Eliza Johnson. (North Carolina Museum of History)

Eliza Johnson’s physical frailty and thus inability to “do the honors” at the White House when she and her children joined President Andrew Johnson on June 19, 1865 proved worthy of public reporting as a way of explaining why her daughter Martha Patterson would substitute for her.

Like Jane Pierce, the fact that Eliza Johnson had tuberculosis, however, was not printed. Instead, Patterson’s assumption of the public First Lady role was justified as “owing to the ill health of Mrs. Johnson.”

Within just a few short weeks of becoming First Lady in 1881, Lucretia Garfield was hit by a bad case of malaria.

Lucretia Garfield. (Ohio History)

Lucretia Garfield. (Ohio History)

From the moment she had to absent herself from public receptions, the White House issued daily reports on her condition.

While it did not go into great details, the press releases issued by the presidential physician on duty, did include her temperature and level of discomfort all the way through her eventual recovery.

It was a turning point in terms of not just media coverage of illness in the White House but of a woman in the public eye.

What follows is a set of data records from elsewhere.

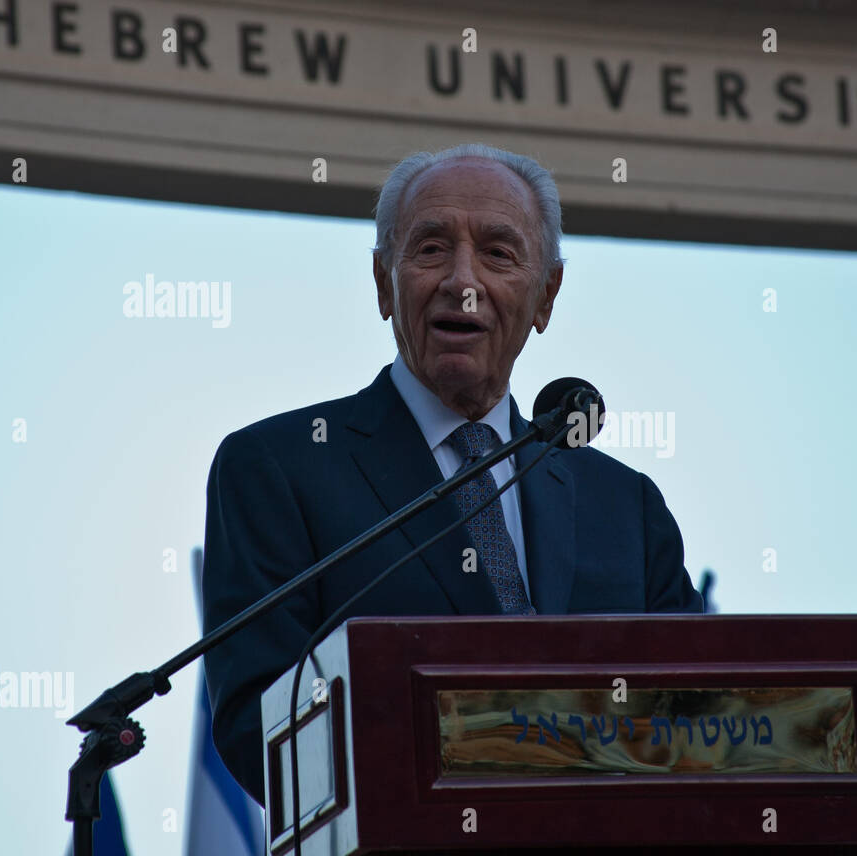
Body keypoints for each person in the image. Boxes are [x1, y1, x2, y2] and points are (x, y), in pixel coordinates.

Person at [201, 143, 703, 806]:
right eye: (431, 248)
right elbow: (260, 729)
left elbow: (699, 716)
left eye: (498, 253)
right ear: (385, 283)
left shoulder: (625, 506)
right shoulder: (278, 468)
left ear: (546, 295)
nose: (462, 280)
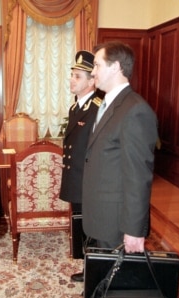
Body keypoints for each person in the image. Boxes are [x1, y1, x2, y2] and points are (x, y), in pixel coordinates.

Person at [82, 41, 158, 253]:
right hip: (102, 213)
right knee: (102, 271)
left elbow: (138, 177)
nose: (93, 71)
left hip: (116, 221)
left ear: (115, 67)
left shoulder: (135, 110)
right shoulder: (108, 103)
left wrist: (134, 230)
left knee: (116, 281)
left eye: (97, 65)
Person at [59, 50, 103, 282]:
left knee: (91, 227)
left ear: (92, 80)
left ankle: (94, 271)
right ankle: (88, 267)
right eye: (72, 75)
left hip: (88, 181)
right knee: (82, 224)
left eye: (77, 76)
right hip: (77, 179)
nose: (72, 80)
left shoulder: (98, 108)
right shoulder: (76, 107)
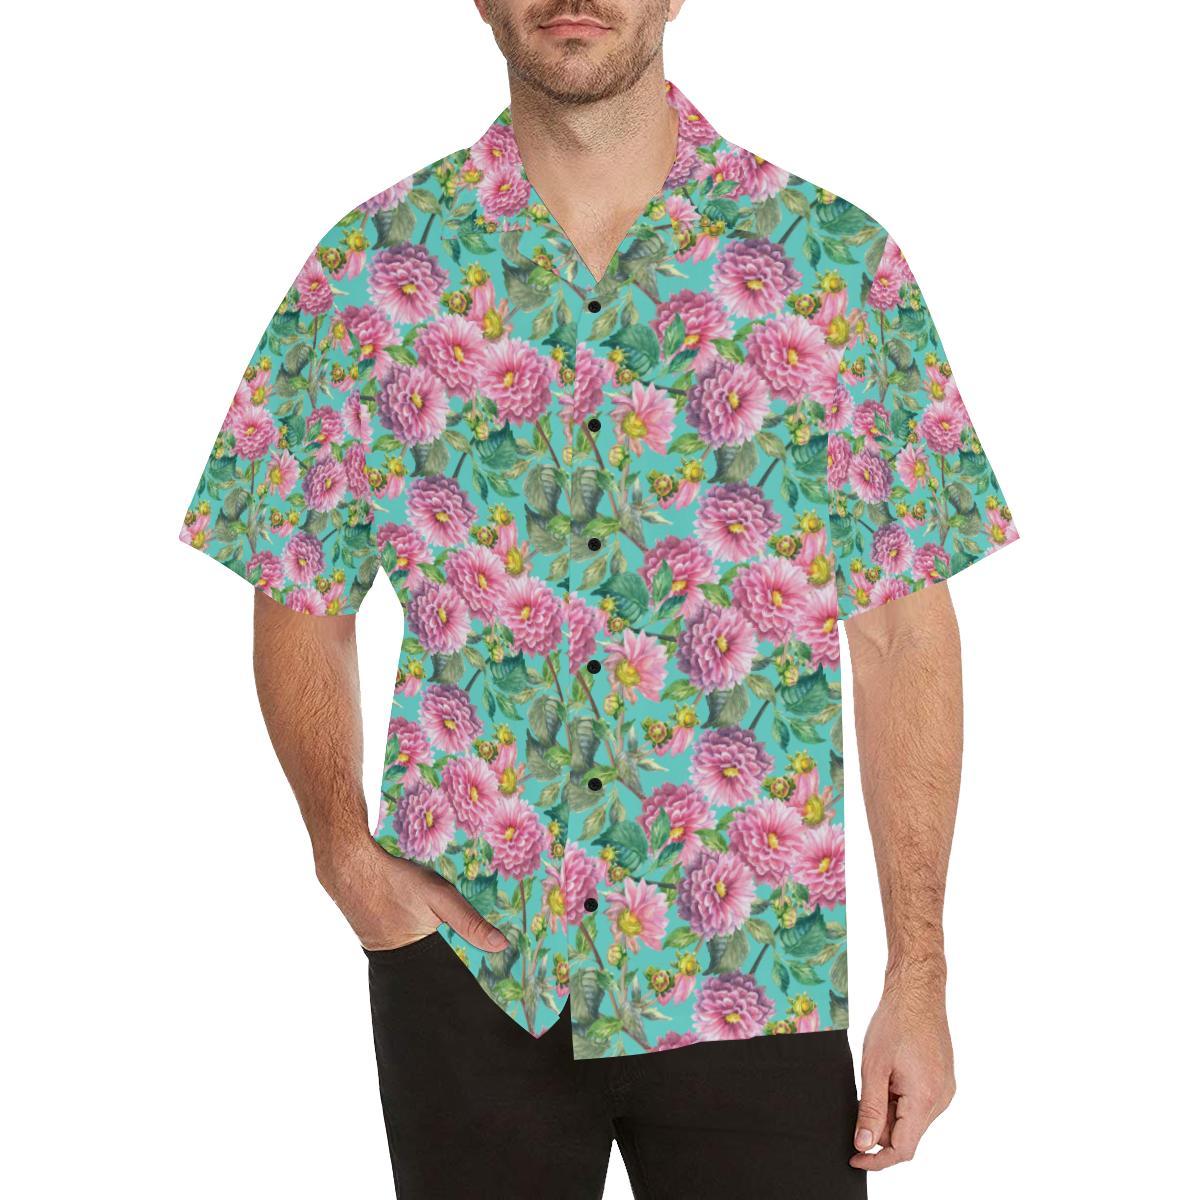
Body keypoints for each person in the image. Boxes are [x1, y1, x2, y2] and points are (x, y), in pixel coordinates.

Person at [178, 2, 1019, 1195]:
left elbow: (901, 635)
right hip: (468, 964)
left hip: (751, 969)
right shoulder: (370, 272)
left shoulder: (831, 265)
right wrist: (344, 856)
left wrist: (918, 975)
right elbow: (294, 579)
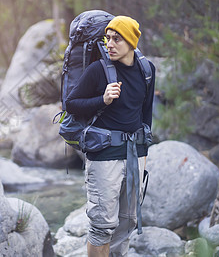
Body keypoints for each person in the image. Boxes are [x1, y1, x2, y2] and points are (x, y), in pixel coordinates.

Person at [65, 15, 155, 257]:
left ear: (132, 42)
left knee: (127, 223)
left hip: (135, 155)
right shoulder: (98, 71)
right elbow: (71, 104)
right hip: (104, 157)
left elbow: (145, 114)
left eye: (117, 39)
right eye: (107, 38)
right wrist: (101, 100)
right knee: (102, 227)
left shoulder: (146, 70)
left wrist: (144, 154)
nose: (110, 44)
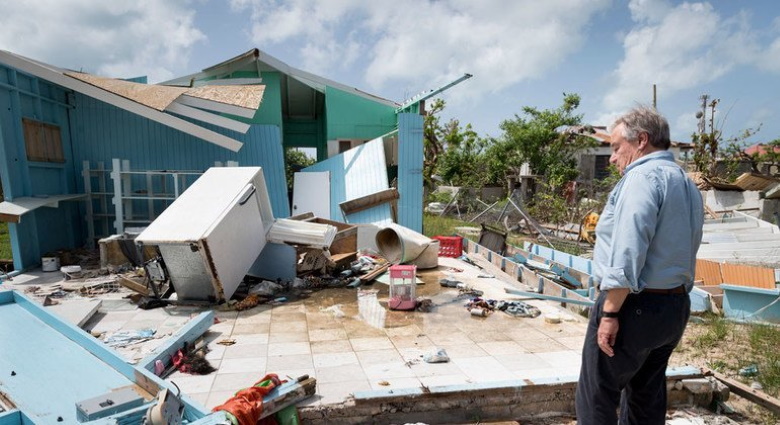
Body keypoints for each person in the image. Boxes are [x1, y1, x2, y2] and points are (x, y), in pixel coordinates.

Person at [575, 106, 704, 425]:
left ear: (642, 140)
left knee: (597, 395)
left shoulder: (642, 178)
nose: (613, 158)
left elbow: (629, 248)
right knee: (646, 398)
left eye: (616, 147)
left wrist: (610, 313)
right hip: (674, 307)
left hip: (633, 306)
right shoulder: (685, 183)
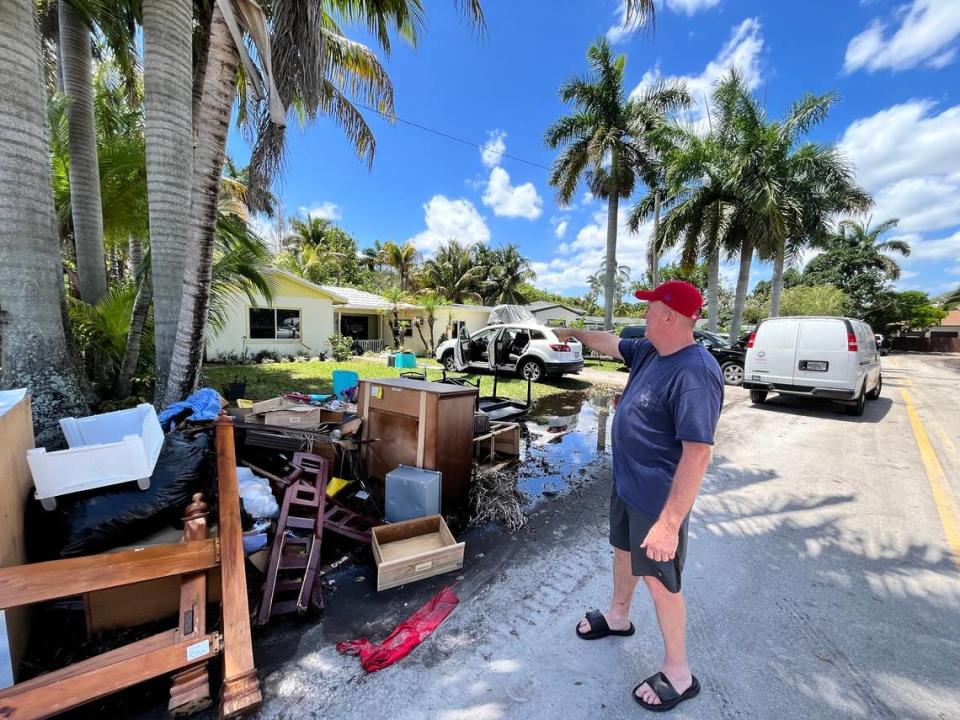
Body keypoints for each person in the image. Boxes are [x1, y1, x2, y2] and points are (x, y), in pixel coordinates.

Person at [555, 280, 723, 713]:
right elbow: (611, 342)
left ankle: (679, 673)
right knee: (623, 552)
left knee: (661, 580)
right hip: (627, 483)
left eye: (650, 309)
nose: (643, 315)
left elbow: (697, 452)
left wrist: (669, 523)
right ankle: (618, 617)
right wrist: (575, 335)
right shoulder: (650, 350)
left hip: (658, 498)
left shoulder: (695, 372)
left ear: (670, 317)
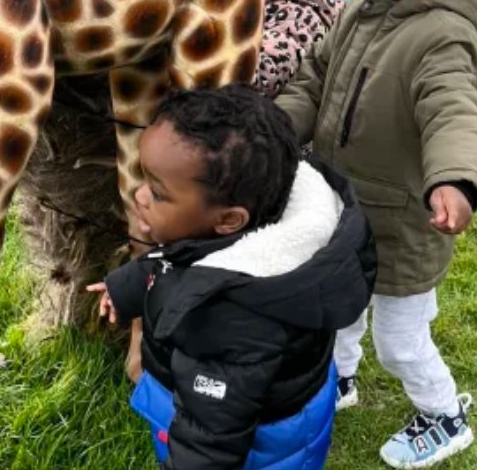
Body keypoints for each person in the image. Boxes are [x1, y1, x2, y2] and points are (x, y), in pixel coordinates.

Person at [275, 0, 477, 469]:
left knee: (401, 341)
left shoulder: (442, 35)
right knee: (339, 306)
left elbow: (454, 110)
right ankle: (339, 379)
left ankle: (444, 415)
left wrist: (454, 179)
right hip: (346, 208)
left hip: (403, 227)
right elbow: (315, 78)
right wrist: (275, 128)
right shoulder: (360, 10)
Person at [87, 84, 376, 470]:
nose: (139, 195)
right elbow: (171, 262)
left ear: (228, 220)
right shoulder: (217, 238)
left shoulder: (231, 320)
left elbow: (208, 440)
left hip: (257, 451)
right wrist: (124, 288)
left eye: (157, 192)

Yet the Garfield situation proved to be an anomaly, rather than being used as a precedent by either the White House or the reporters who covered it. One may speculate as to why it was that Caroline Harrison’s cancer did not become public knowledge until she was on her death bed in October 1892.

Caroline Harrison. (LC)

Caroline Harrison. (LC)

The fact that it was a fatal condition was surely a consideration, an effort to preserve the privacy of the family for as long as possible as it prepared for her loss. On the other hand, it is unclear how much advance notice the President and his family truly had to realize her death was inevitable.

Nevertheless, when this second First Lady to die in the White House occurred, it rated as front-page news stories. Another turning point in First Lady history was the fact that one of the weekly illustrated newspapers, Leslie’s had even seen fit to depict the sick woman on her deathbed. (see the lead image at top).

Lucretia Garfield was depicted at the sickbed of the President in 1881, but never shown on her own sickbed from that year. (Harper's)

Lucretia Garfield was depicted at the sickbed of the President in 1881, but never shown on her own sickbed from that year. (Harper’s)

It was not something that had been done eleven years earlier when Mrs. Garfield was quarantined to a White House sickroom, although there were numerous images printed of her at the bedside of her husband as he struggled to recover from the bullet wounds that eventually killed him.

As the nation entered the 20th century, there would be more enlightenment about the nature of many perplexing illnesses that affected women.

Yet, just as the role of First Lady is one defined by highly personal criteria, so too would be the policy about releasing information about such a personal issue as their health.